夜の蛇
菜月 夕
第1話
「夜の蛇」
私はイクオ。タクシードライバーだ。
思えば私はあの頃からずっと運んでいる。今日の様に禁断の果実を。
イヴに知恵の実を運んで以来だ。
特に夜は危ない。緊急になる事が多く、行先も迷走することがあるのだ。
「だ、ダメ…。もう。」
「お、お客さん。さっきの病院は断られましたがこっちはきっと大丈夫です。もうちょっとです!」
「オギャー」
丁度、目当ての産婦人科の前だったが間に合わなかった。
お産は救急車の対象にならない場合が多い。
そして車に乗った安心や変化からタクシーの中でも産気づくことが多いのだ。
ましてや夜だと受け入れる病院や産科も限られ、たらい回しになることが多く、この様な事態に陥る。

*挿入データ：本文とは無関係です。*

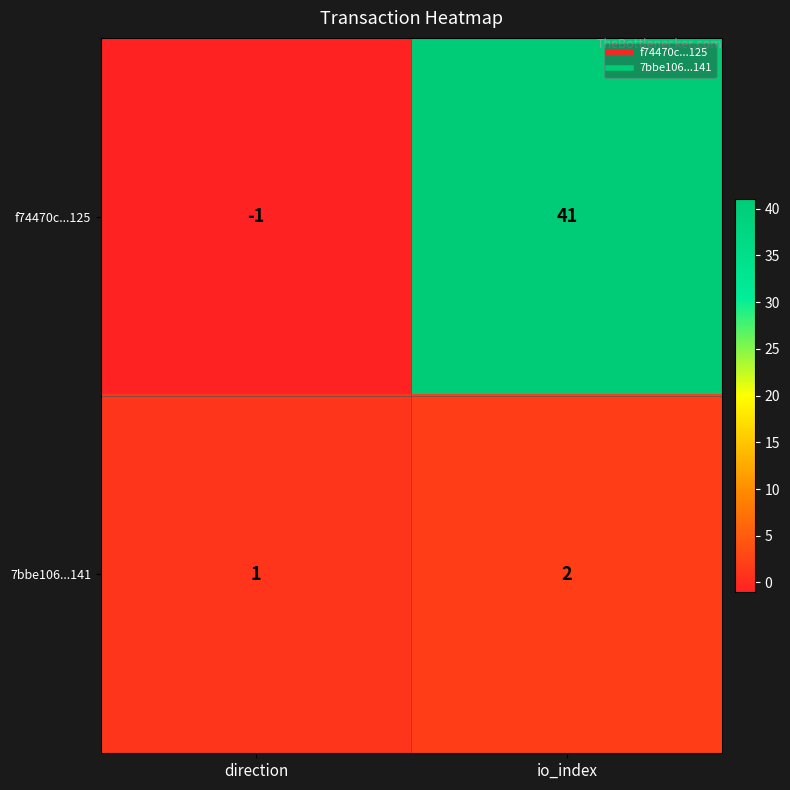

What is the difference between the f74470c...125 values at direction and io_index?

42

そして病院に彼女と赤ん坊を預け、頬をかすかに引きつらせながら「おめでとうございます」と声をかける。
彼女たちが去ったあと、タクシーの惨状を思いため息をつく。
今日の営業はこれで終わりにして清掃か。
夜の禁断の果実は熟れてはじける。エデンを追放されて以来、我々の1つの業となったのだ。
禁断の果実はリンゴと言われている。いや、ここは産まれのだから。サンゴだろう。